I currently can’t walk around my house without the use of mobility aids ( walkers, crutches ) I wear bracing to stabilize the joints that are dislocating and hyperextending. I am waiting on more bracing for fingers, wrists, knees, ankles, lumbar spine, as well as, orthotics for my feet. The wheelchair and specialised crutches .’ no idea ‘. The public health system is very delayed right now, but this is just another excuse to me because it was already a huge problem before Covid came along, and everyone knows it. Luckily my walker was approved ( 7 months later ) As a consolation prize guess what I got delivered with it…the bill…yep, you heard me right. I get to pay for the privilege at $17 a week! 😛

So for now I have to stay at home, isolated from my community, because I can’t get up or down the stairs to my house. I need carers to come and help me to shower as I can’t lift my legs over the bath, to access the shower.

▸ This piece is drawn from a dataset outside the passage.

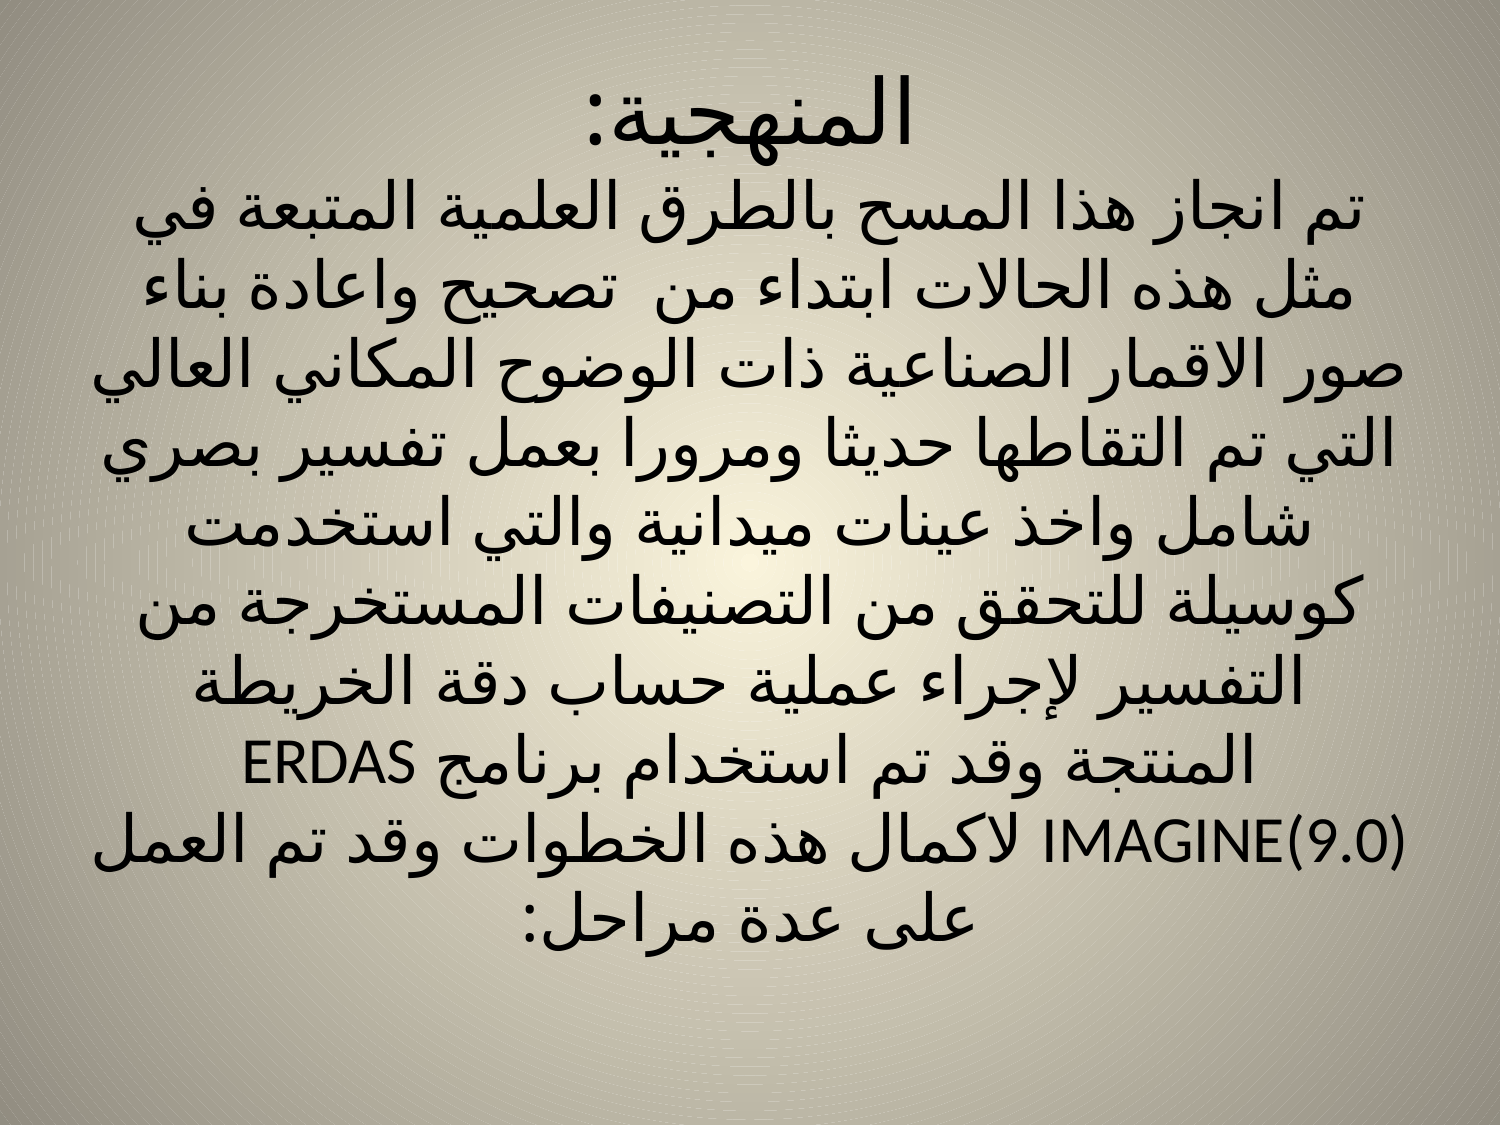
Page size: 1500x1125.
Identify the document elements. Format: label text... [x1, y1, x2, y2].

title المنهجية: تم انجاز هذا المسح بالطرق العلمية المتبعة في مثل هذه الحالات ابتداء من تصحيح واعادة بناء صور الاقمار الصناعية ذات الوضوح المكاني العالي التي تم التقاطها حديثا ومرورا بعمل تفسير بصري شامل واخذ عينات ميدانية والتي استخدمت كوسيلة للتحقق من التصنيفات المستخرجة من التفسير لإجراء عملية حساب دقة الخريطة المنتجة وقد تم استخدام برنامج ERDAS IMAGINE(9.0) لاكمال هذه الخطوات وقد تم العمل على عدة مراحل: [75, 45, 1425, 965]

I also can’t reach the taps to turn it off and on. I can’t reach a lot of my kitchen , my laundry, garage, garden, or mailbox. If I have to go to a medical appointment, I have to pay someone to help me get out of the house and walk me down an incline to the road, then into their vehicle. This is definitely not how I saw my life turning out at 49… it has humbled me though and for that I am grateful.

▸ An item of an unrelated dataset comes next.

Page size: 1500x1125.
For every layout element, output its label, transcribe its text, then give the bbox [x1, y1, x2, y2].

This isn’t a pity post. I’m not looking for sympathy. I don’t think I’m less than, because I have a chronic illness. I am at peace with this. I was born with it, so knowing this, helps me to accept it is a part of who I am. It is a welcome answer, after 15 + years full of question marks and multiple incorrect diagnoses. What I would love, is to make some friends, like-minded people who can give me some positive encouragement, helpful tips and suggestions, to let me know if I’m on the right track…or not. 😛 If there is anyone else out there who is also stuck in this predicament, drop me a message. You are definitely not alone!

A Tiny House!

Seriously…It is that simple. The solution to all my problems, I believe, lies within the walls of a teeny tiny, modified, wheelchair-friendly house! It might seem like an impossible dream once I tell you, I have never built a house, have zero land to park it on, and, cough, no savings lol…BUT, as my Nana used to tell me … ” where there is a will Norelle, there is ALWAYS a way”.

This blog will be my visual “notebook’….anything that I think would be great in my tiny house will end up on these pages. This will include things I buy, repurpose, create, or am gifted. I have a pretty good feeling this blog will find the answers to many of the questions I have about tiny living. It seems like a great place to start conversations, I look forward to connecting with people who are living tiny, who might have some tips to share…I have my pen and paper ready to take lots of notes! Nice to meet you.